In South Korea President Moon’s government has been actively pursuing peace with North Korea and making concessions to China to not host US missile defence infrastructure, nor to develop its trilateral security co-operation with the US & Japan into a military alliance. The Biden administration has been putting pressure on South Korea to change this and the election scheduled in March 2022 looks set to determine which way South Korea will go on the issue.
As tensions increase it has been no secret that the US has wanted to base nuclear weapons somewhere in the region for some time. Former US Defence Secretary Mark Esper explicitly stated this during his visit to Sydney in 2019, a day after the US terminated the Intermediate Nuclear Forces Treaty.
Things like AUKUS don’t happen overnight; expansions to the US Australia Joint Posture Initiative have been discussed at the annual AUSMIN talks since 2019. Since that time, and particularly since the start of the Biden administration, the US has been building its presence in the region at an unprecedented rate. Squadrons of F35s and F 18s have been moved to bases around the region, some at airstrips that have been mothballed for many years and all three of the US’ Seawolf nuclear armed submarines have been deployed to the region. In addition a British aircraft carrier group has joined two US carrier groups in August just south of Japan in the East China Sea. Together, this signifies more firepower than has ever been assembled in one region.

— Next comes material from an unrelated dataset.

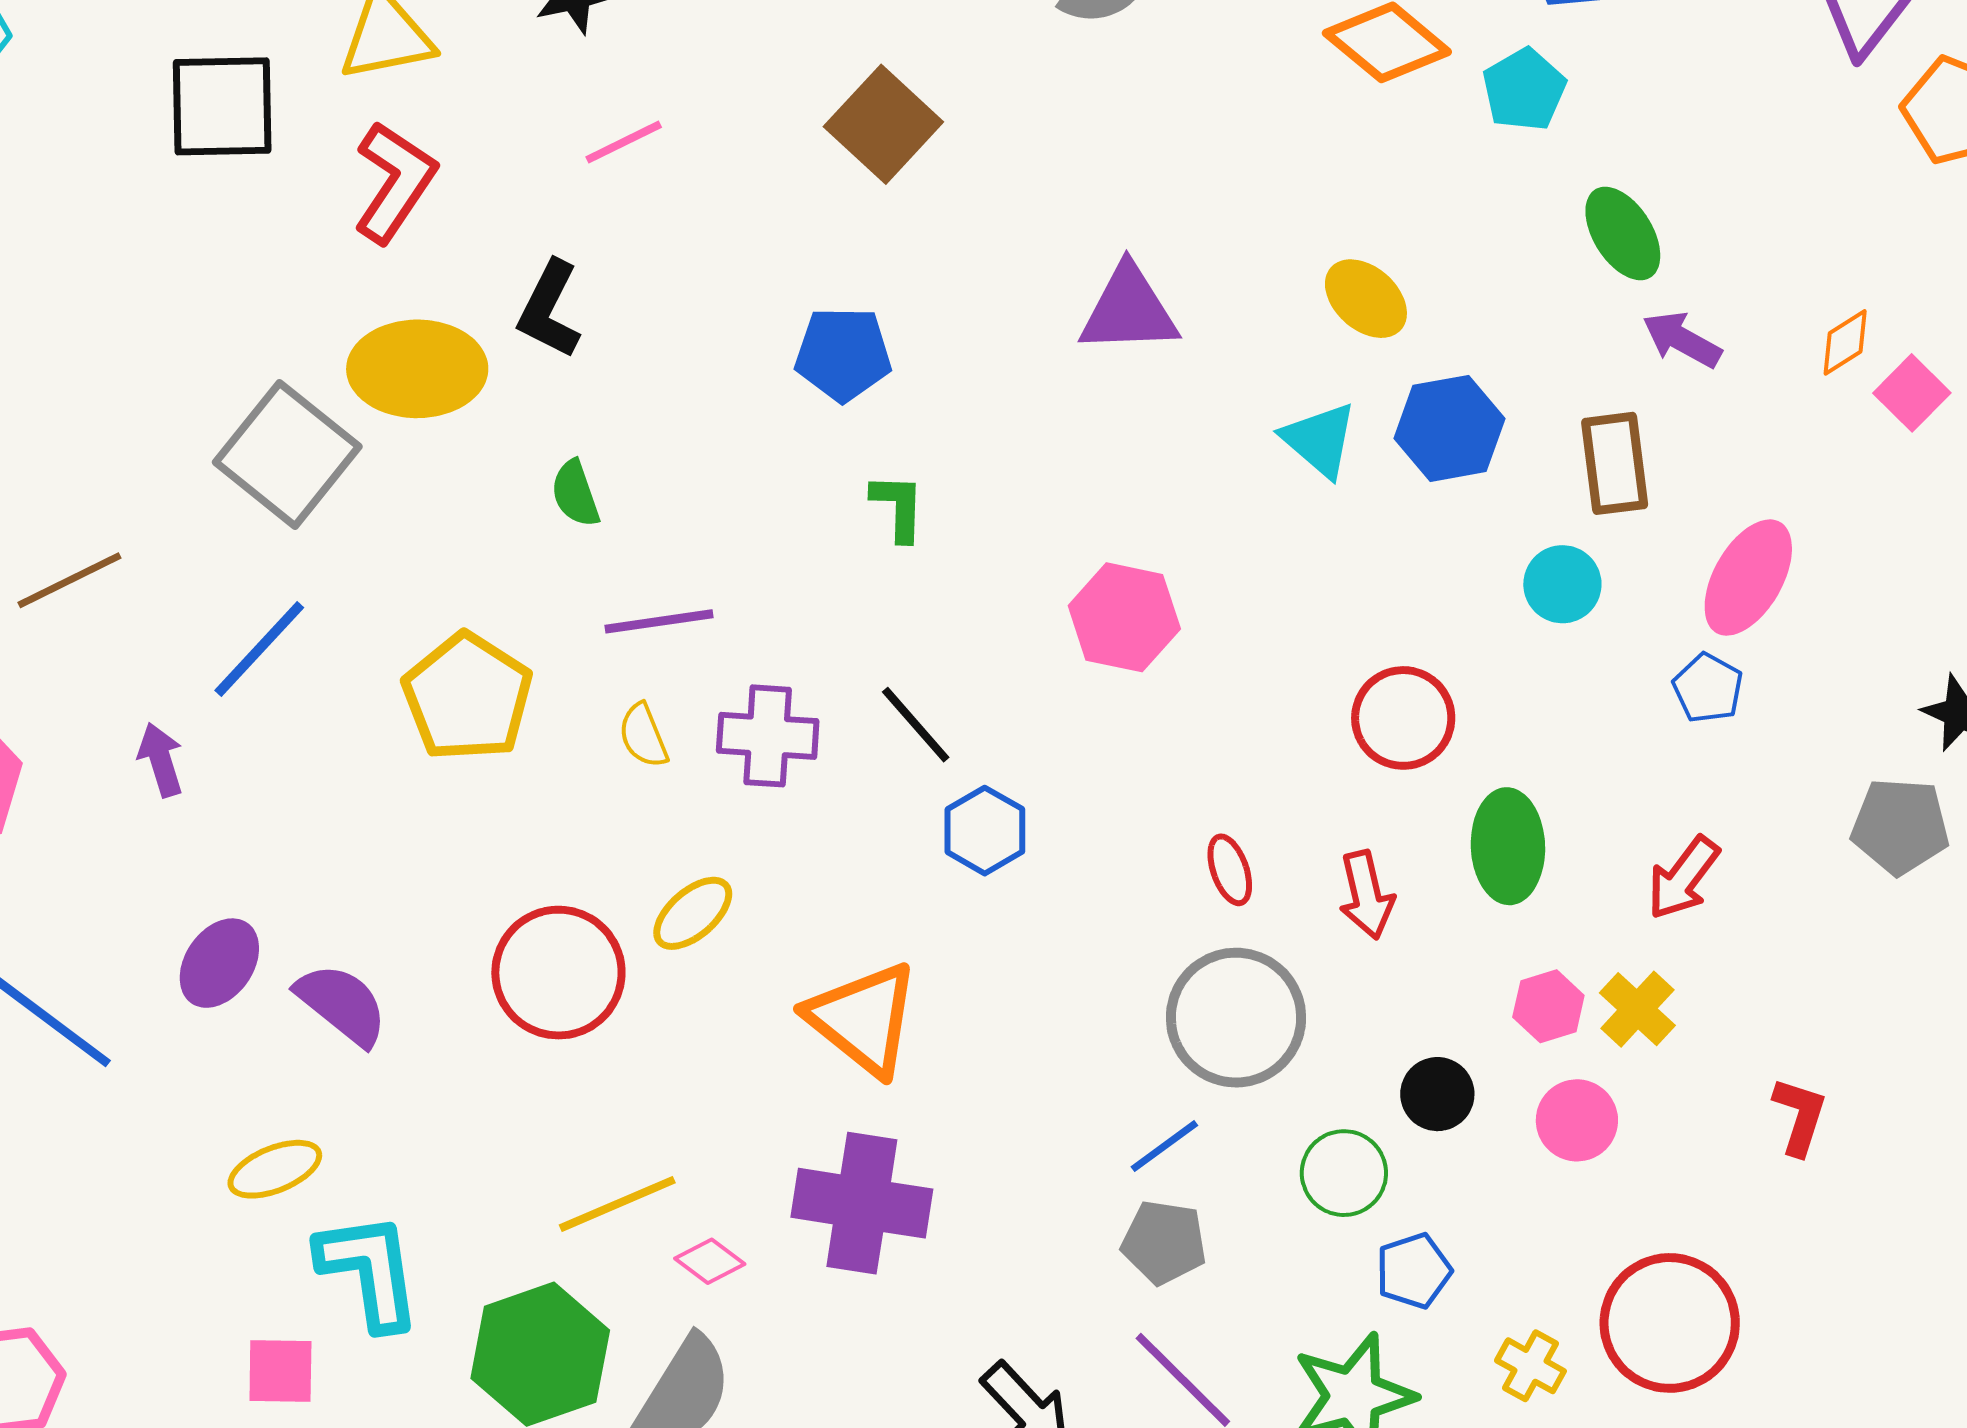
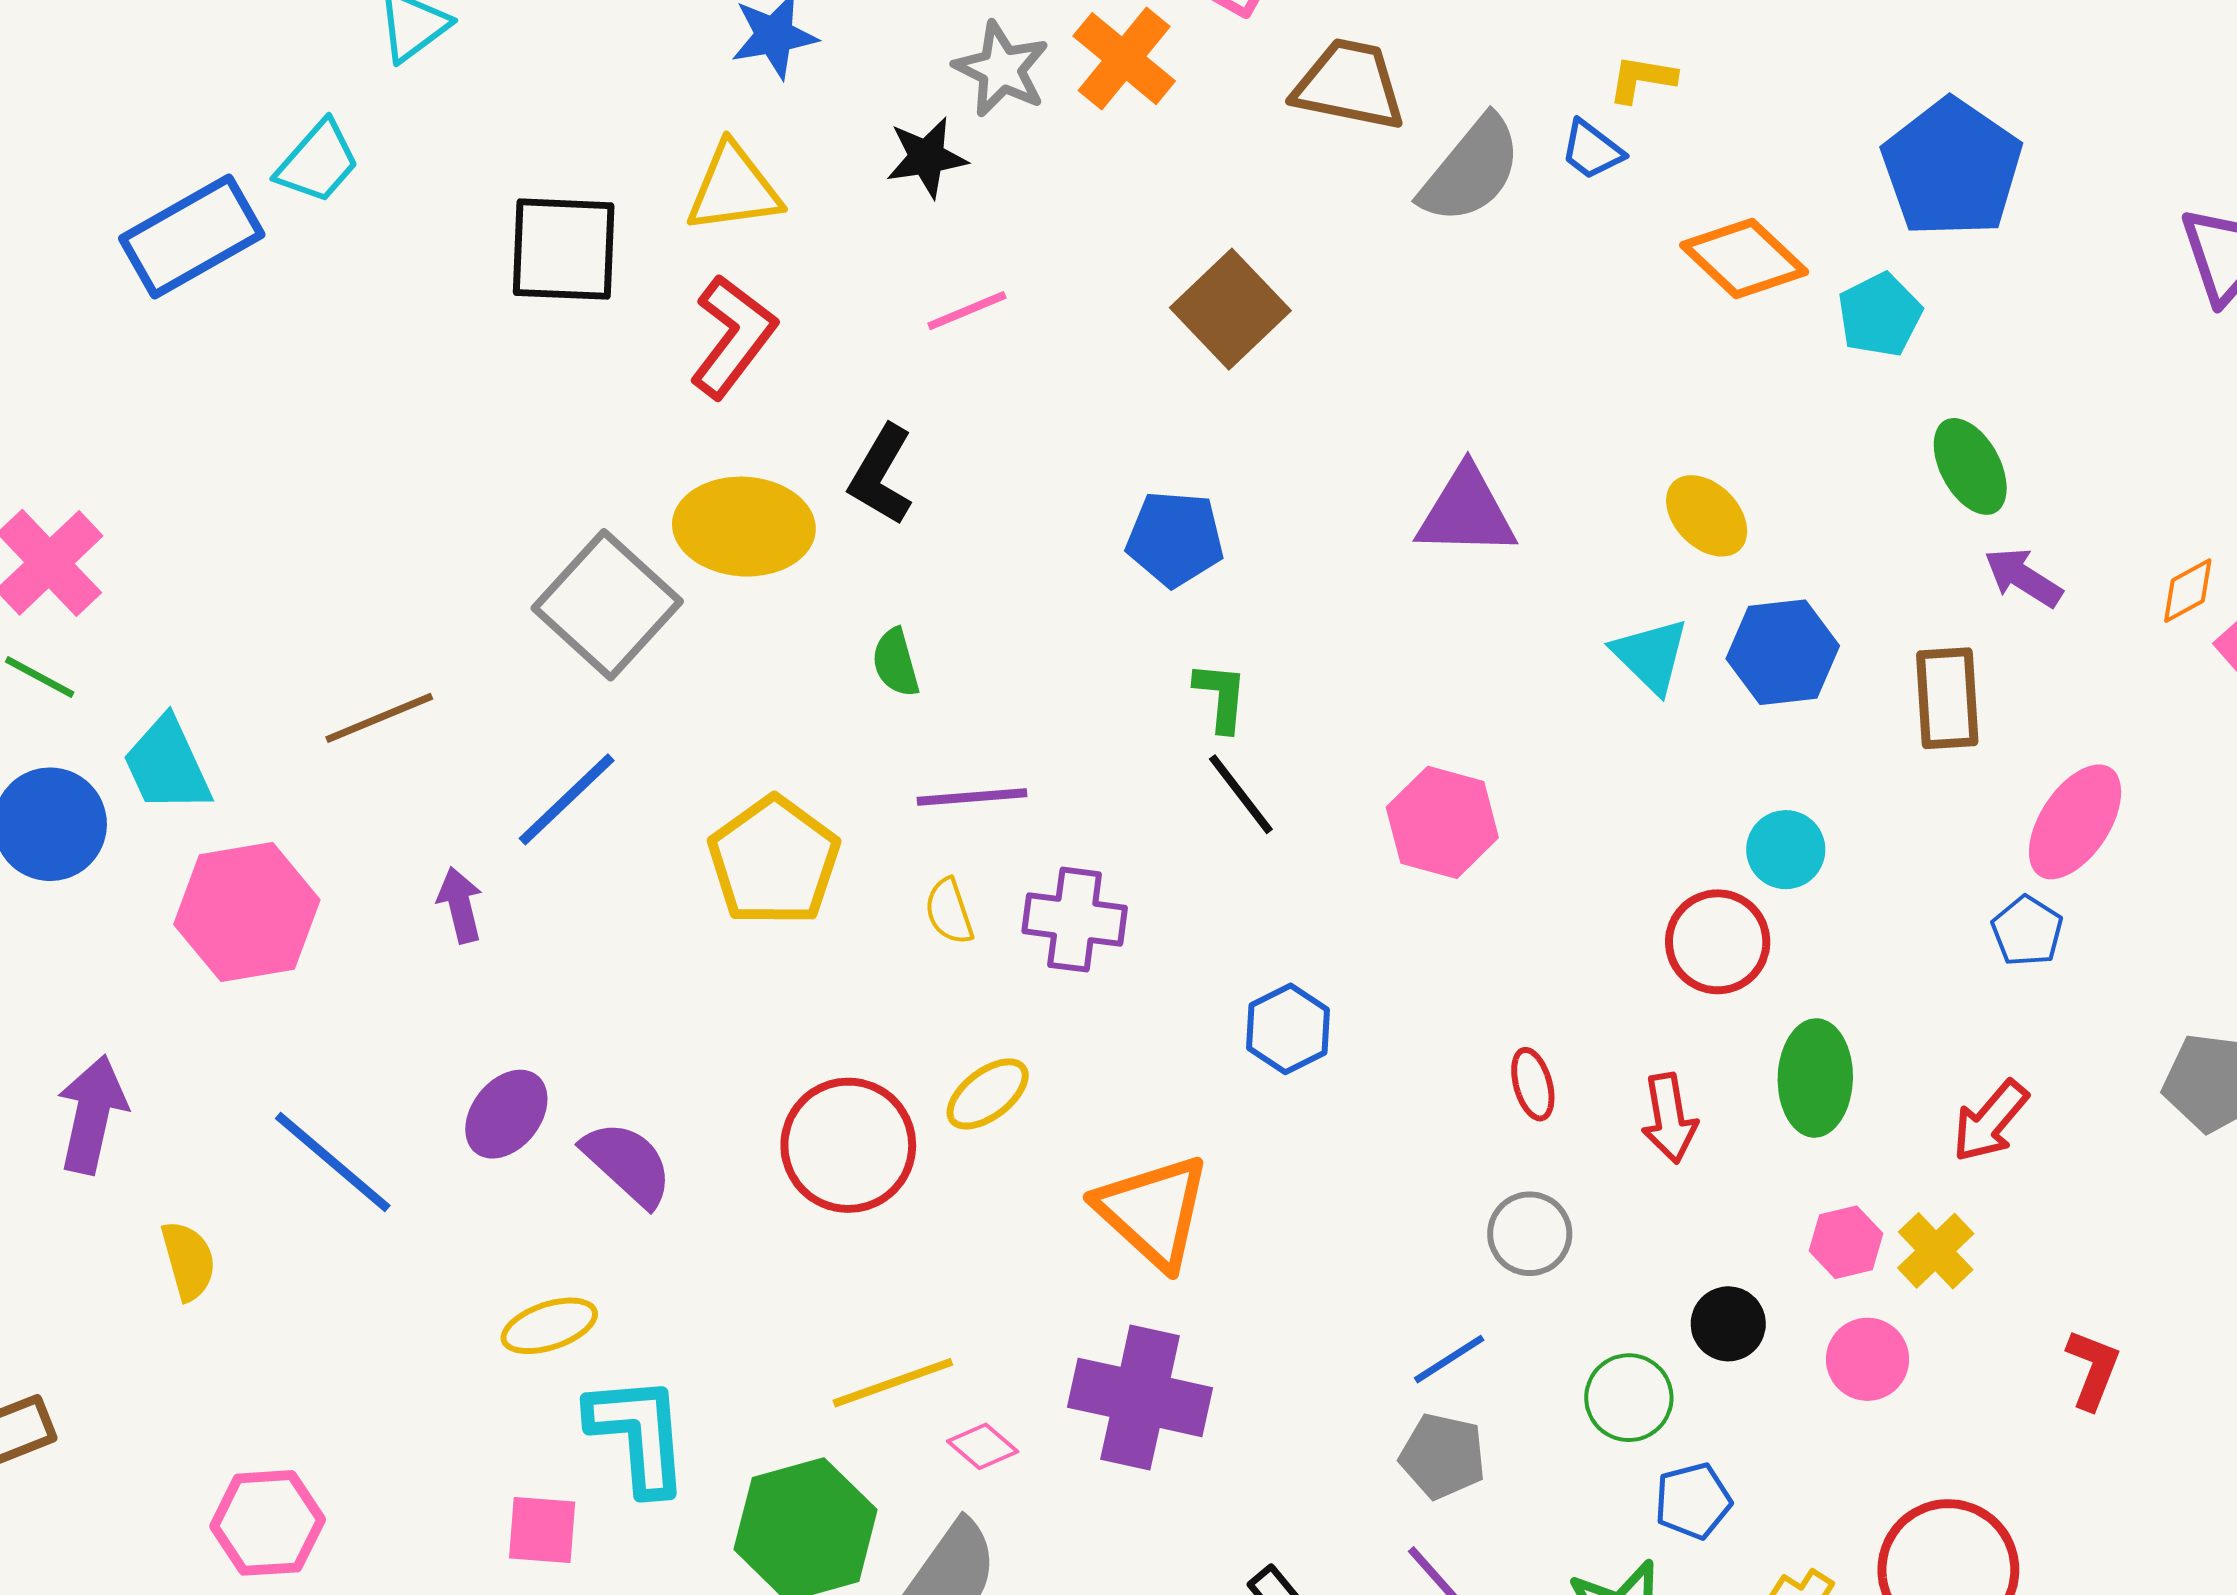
cyan circle: (1562, 584) -> (1786, 850), moved
black line: (916, 725) -> (1241, 794), moved
gray circle: (1236, 1018) -> (1530, 1234), size x0.6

Meanwhile from the Chinese side, their growing power and influence is enabling it to talk up its claim on Taiwan, which it has always considered a renegade province. Taiwan is important to China for two reasons. Firstly, historically: Taiwan epitomises what it sees as its ‘Century of Humiliation’ at the hands of the West. Having what it considers its territory occupied by the west is the last vestige of this. Secondly, strategically: Taiwan stymies deep water access to the Pacific Ocean from China’s coast and is important for Chinese plans to operate deep-water submarines. Control and access to shipping lanes lay at the heart of both the Taiwan and the South China Sea disputes.
As the tension heats up in the region, the Australian Government needed to ensure it maintain its status. Knowing that its junior partner role to the US would place it in the position of ‘jumping’ to the US’ demands in any future hostilities with China, it took the initiative and ensured its importance to the major imperial power was not only increased, but recognised.
By bringing together AUKUS, Morrison has had a clear victory for Australia’s regional position and ambitions: whatever the outcome or the implications for the Australian people. The US for its part will gain a greater and unprecedented access to Australian facilities while the UK, while a nuclear power in its own right, finds in AUKUS the opportunity to reposition itself on the world stage following the Brexit debacle.